Isoproterenol enhances carbachol-promoted increases in QO₂ and [Ca²⁺]_i in rat parotid acinar cells. A, shown are increases (ΔQO₂) in the rate of O₂ consumption of parotid cells exposed to 10⁻⁵ m carbachol in cells pretreated (or not) with 10⁻⁷ m and 10⁻⁵ m isoproterenol (Iso) for 2 min before carbachol. The rates in the presence of isoproterenol were normalized to the control ΔQO₂ value (18.9 ± 0.4 nmol of O₂/mg of protein/min, n = 3) in the presence of carbachol alone (−). n = 3. *, p < 0.05. B, increases in intracellular Ca²⁺ in cells suspended in Ca²⁺-containing Solution A and stimulated with 10⁻⁶ and 10⁻⁵ m carbachol (CCh) in the presence (+Iso) or absence (−Iso) of 10⁻⁵ m isoproterenol. Shown are individual traces from one experiment. The ordinate axis is the 340/380-nm Fura-2 fluorescence excitation ratio.

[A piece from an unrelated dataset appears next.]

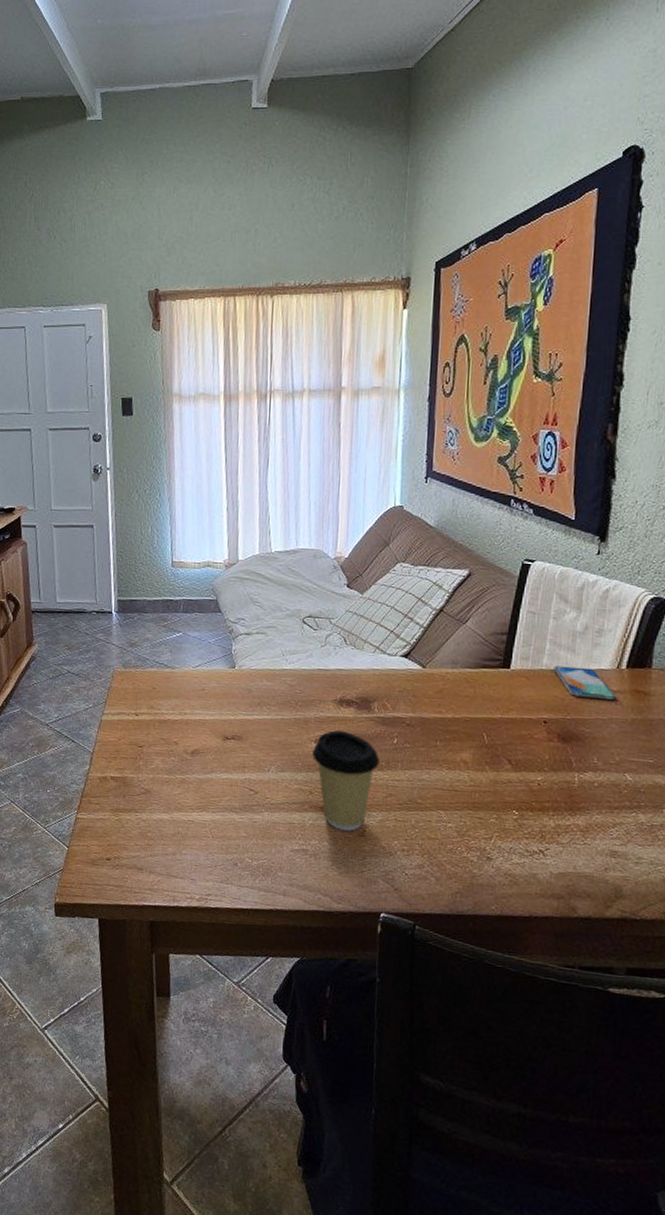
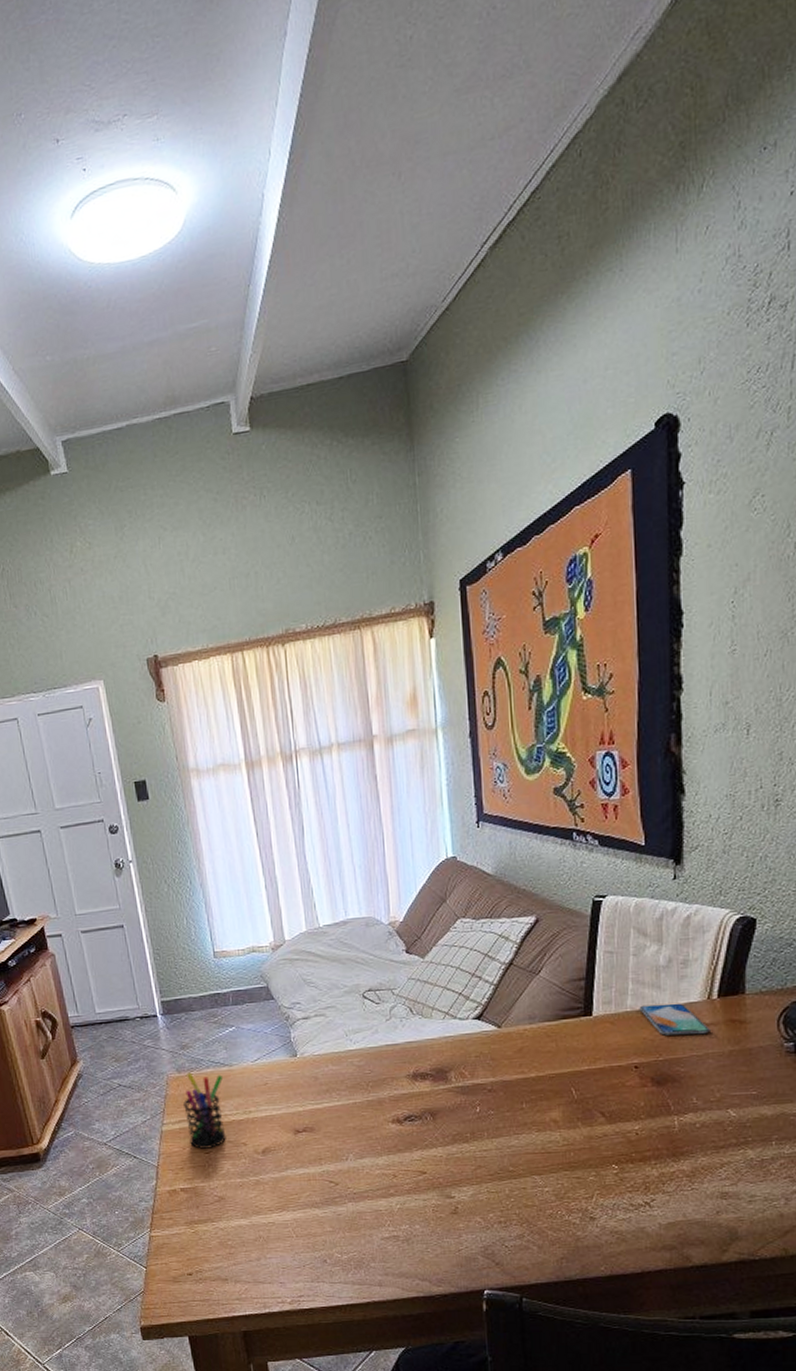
pen holder: none [125,669,165,743] -> present [183,1072,226,1149]
coffee cup: present [312,730,380,831] -> none [391,1106,464,1211]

C, cumulative data show the stimulatory effects of isoproterenol (10⁻⁵ m) and forskolin (10⁻⁵ m) on the initial peak Ca²⁺ increase produced by carbachol (10⁻⁶ m, 10⁻⁵ m), as shown in B. Data were normalized to the increases in the Fura-2 ratio produced by carbachol alone (10⁻⁶ m, 1.06 ± 0.12, n = 3; 10⁻⁵ m, 2.34 ± 0.13, n = 8). Numbers at the bottom of the bars indicate number of experiments. *, p < 0.01 versus control. D, shown is the stimulatory effect of isoproterenol (10⁻⁵ m) on intracellular Ca²⁺ release promoted by 10⁻⁵ m carbachol in Fura-2-loaded cells suspended in Ca²⁺-free Solution A and the entry of Ca²⁺ when CaCl₂ (1 mm) was added to cells after depletion of Ca²⁺ stores. Shown are individual traces from one experiment. The ordinate axis is the 340/380-nm Fura-2 fluorescence excitation ratio. E, cumulative data show the stimulatory effects of isoproterenol (10⁻⁵ m) on the peak Ca²⁺ increase due to carbachol-promoted Ca²⁺ release and the subsequent Ca²⁺ peak due to Ca²⁺ entry as shown in D. Increases in the Fura-2 ratio from isoproterenol-treated cells were normalized to the increases produced in the absence of isoproterenol (10⁻⁶ m, release, 0.74 ± 0.05, n = 4; entry, 1.32 ± 0.21, n = 4; 10⁻⁵ m, release, 1.28 ± 0.10, n = 8; entry, 2.05 ± 0.13, n = 9). *, p < 0.01 versus control; #, p < 0.05 versus control. F, cumulative data show the effect of treatment of cells with H-89 (2 μm, 10 min) before initiating the stimulatory effect of isoproterenol on the carbachol (10⁻⁵ m)-promoted Ca²⁺ release and uptake as shown in D. *, p < 0.05. n = 4.